Third woman begins High Court proceedings against HSE after ovarian cancer diagnosis

Limerick woman Vicky Phelan who last month settled her legal action against a US laboratory for €2.5m. Photograph Nick Bradshaw

Limerick woman Vicky Phelan who last month settled her legal action against a US laboratory for €2.5m. Photograph Nick Bradshaw

 

Two more women have taken legal action against the Health Service Executive and laboratories over alleged delays relating to identifying abnormalities in their smear tests.

The cases are the first to be listed in the High Court since the CervicalCheck smear controversy arose last month after Limerick woman Vicky Phelan settled her action for €2.5 million.

Mr Justice Kevin Cross on Thursday set hearing dates in July for the two actions and for another action by a woman who has ovarian cancer relating to previous cancer checks.

Mr Justice Cross also made orders, at the request of lawyers for the women, that they not be identified in any way.

In the first cervical smear case, the court heard the prognosis for the woman is “not good” and she has been given a life expectancy of between six and 12 months. She only heard of the alleged misdiagnosis of a 2012 smear test on May 3rd last, the court was told.

In the second cervical smear case, the court heard the woman is currently undergoing chemotherapy and radiotherapy as she suffers from cervical cancer and breast cancer.

Jeremy Maher SC, for the woman, said she had a smear test in 2009 and another in 2012, which came back as negative and her cervical cancer was diagnosed this year. It was their case the cervical cancer should have been detected earlier.

He said a review of the smear tests was carried out in 2014 and 2015 but the woman was not informed of the review, or of the review results which showed the original tests results were incorrect.

Life expectancy

Counsel said the woman has a life expectancy “limited to months” and there would be a real concern if the case was not heard until October.

In the ovarian cancer case, the court heard the woman involved has a family history of ovarian cancer and had checks between 2010 and 2017. The woman had a hysterectomy and other procedures last year when it was discovered she had Stage 3 ovarian cancer which had not been diagnosed previously.

Patrick Treacy SC, for the woman, said his side would contend the diagnosis should have been made earlier and there were alleged indicators in 2013. He asked that the woman’s action be case-managed by the court and an early hearing date be set because of the dire situation.

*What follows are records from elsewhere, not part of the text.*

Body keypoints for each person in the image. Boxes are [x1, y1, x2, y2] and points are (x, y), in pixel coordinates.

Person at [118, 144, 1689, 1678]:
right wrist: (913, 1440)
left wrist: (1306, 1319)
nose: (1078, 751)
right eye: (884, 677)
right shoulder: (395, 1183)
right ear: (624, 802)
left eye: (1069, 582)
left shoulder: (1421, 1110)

He said the solicitors involved were cooperating regarding discovery of documents necessary for the case.

Patrick Hanratty SC, for the HSE, said there was no objection to the early application and the case was set down for July.

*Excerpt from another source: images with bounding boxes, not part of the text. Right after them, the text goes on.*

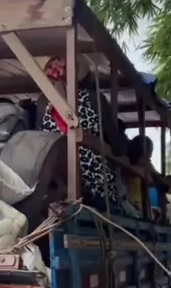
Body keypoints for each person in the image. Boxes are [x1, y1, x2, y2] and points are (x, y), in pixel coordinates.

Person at [38, 56, 120, 211]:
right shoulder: (94, 98)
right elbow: (118, 145)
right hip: (94, 183)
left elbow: (38, 138)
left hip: (53, 180)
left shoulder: (43, 103)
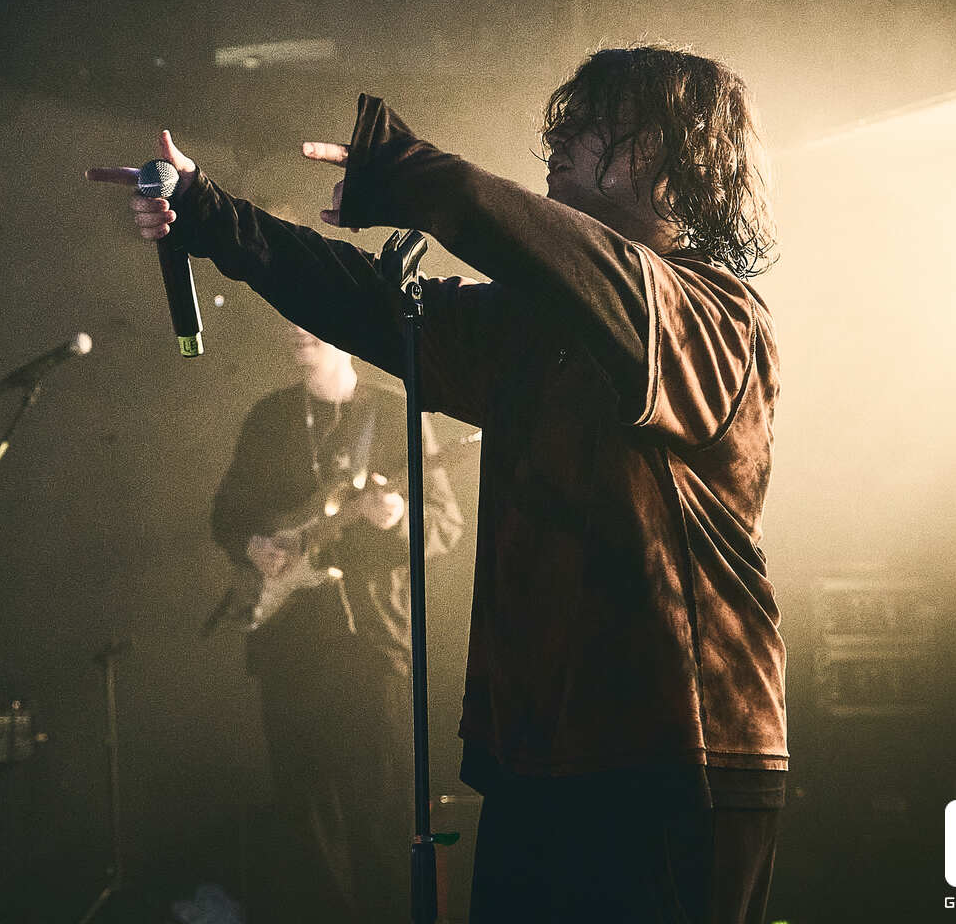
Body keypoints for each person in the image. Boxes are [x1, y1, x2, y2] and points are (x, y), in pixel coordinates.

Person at [90, 46, 785, 924]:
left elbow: (585, 265)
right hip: (538, 757)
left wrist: (410, 174)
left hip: (677, 753)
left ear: (666, 157)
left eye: (591, 124)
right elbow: (370, 303)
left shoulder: (716, 317)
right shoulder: (533, 332)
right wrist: (212, 215)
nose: (559, 138)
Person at [209, 314, 464, 920]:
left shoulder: (396, 412)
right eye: (290, 321)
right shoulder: (269, 418)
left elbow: (446, 526)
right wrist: (253, 544)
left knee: (383, 820)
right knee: (304, 826)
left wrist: (397, 519)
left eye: (312, 321)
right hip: (289, 648)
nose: (298, 330)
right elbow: (226, 513)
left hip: (371, 649)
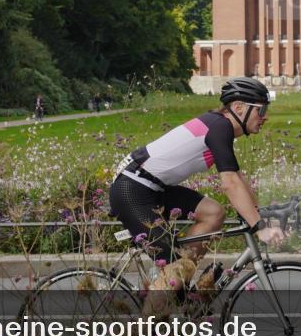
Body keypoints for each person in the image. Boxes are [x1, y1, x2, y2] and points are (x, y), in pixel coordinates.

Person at [109, 77, 286, 301]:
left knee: (214, 213)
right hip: (132, 189)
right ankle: (150, 318)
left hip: (153, 187)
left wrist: (260, 215)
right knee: (173, 275)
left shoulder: (220, 127)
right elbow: (230, 183)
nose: (264, 117)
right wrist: (259, 228)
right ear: (239, 107)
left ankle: (180, 287)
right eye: (261, 110)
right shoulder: (220, 126)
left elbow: (238, 179)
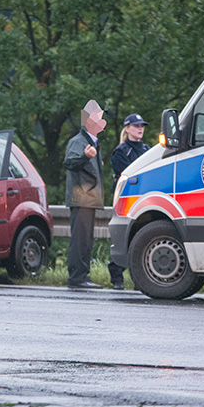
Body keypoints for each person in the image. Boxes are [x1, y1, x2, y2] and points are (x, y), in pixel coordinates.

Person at [63, 100, 107, 289]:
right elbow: (69, 162)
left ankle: (83, 275)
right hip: (81, 197)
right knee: (80, 239)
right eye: (97, 117)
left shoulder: (92, 142)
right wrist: (84, 156)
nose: (101, 121)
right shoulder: (78, 142)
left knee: (87, 239)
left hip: (89, 199)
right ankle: (76, 278)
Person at [108, 113, 150, 289]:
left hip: (146, 199)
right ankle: (116, 276)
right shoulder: (122, 151)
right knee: (125, 237)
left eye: (141, 126)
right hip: (128, 199)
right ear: (127, 128)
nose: (140, 129)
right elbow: (126, 174)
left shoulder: (148, 150)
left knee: (142, 240)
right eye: (135, 126)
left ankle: (140, 278)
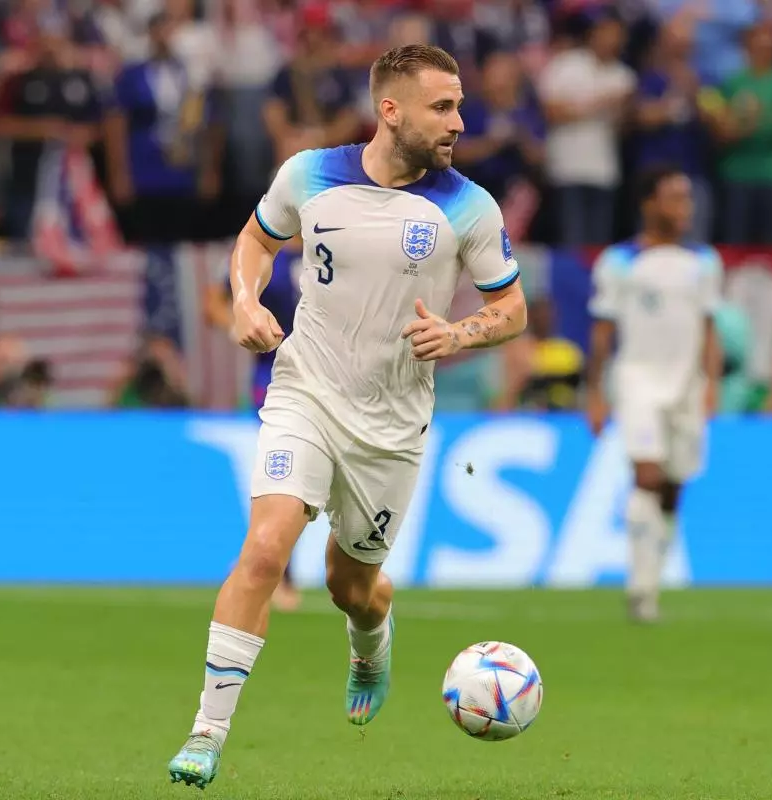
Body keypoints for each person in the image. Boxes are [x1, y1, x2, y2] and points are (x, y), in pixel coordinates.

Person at [167, 44, 527, 789]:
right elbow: (255, 242)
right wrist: (243, 300)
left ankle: (370, 641)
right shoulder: (309, 175)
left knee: (349, 585)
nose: (458, 120)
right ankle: (206, 732)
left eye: (458, 105)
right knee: (265, 549)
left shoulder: (469, 206)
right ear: (389, 111)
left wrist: (457, 333)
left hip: (391, 426)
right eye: (443, 106)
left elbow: (511, 308)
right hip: (305, 393)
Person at [584, 165, 722, 624]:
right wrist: (596, 394)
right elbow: (603, 332)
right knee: (646, 475)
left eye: (687, 198)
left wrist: (711, 385)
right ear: (649, 203)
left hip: (687, 386)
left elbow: (709, 328)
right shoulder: (619, 261)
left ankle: (652, 583)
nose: (685, 208)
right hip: (637, 379)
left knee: (673, 486)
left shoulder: (704, 262)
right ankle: (640, 590)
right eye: (674, 198)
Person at [203, 236, 305, 612]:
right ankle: (279, 570)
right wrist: (240, 325)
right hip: (274, 378)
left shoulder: (334, 238)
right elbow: (213, 301)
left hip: (332, 378)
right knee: (282, 468)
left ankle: (269, 560)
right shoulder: (256, 250)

Fixing all three cases to go on trial for different dates in July, Mr Justice Cross urged the parties to explore alternative means of resolution.

The cancer-screening controversy emerged last month when Ms Phelan settled for €2.5 million her court action against a US laboratory which the CervicalCheck screening service had subcontracted to read smear tests.

Ms Phelan received a false negative result in her 2011 smear test and later discovered she had cancer. It later emerged that test results were misread in 209 cases.

The HSE said this week it had made contact with 203 of the affected women and families and meetings had either been held or arranged to discuss the audit and the response with them.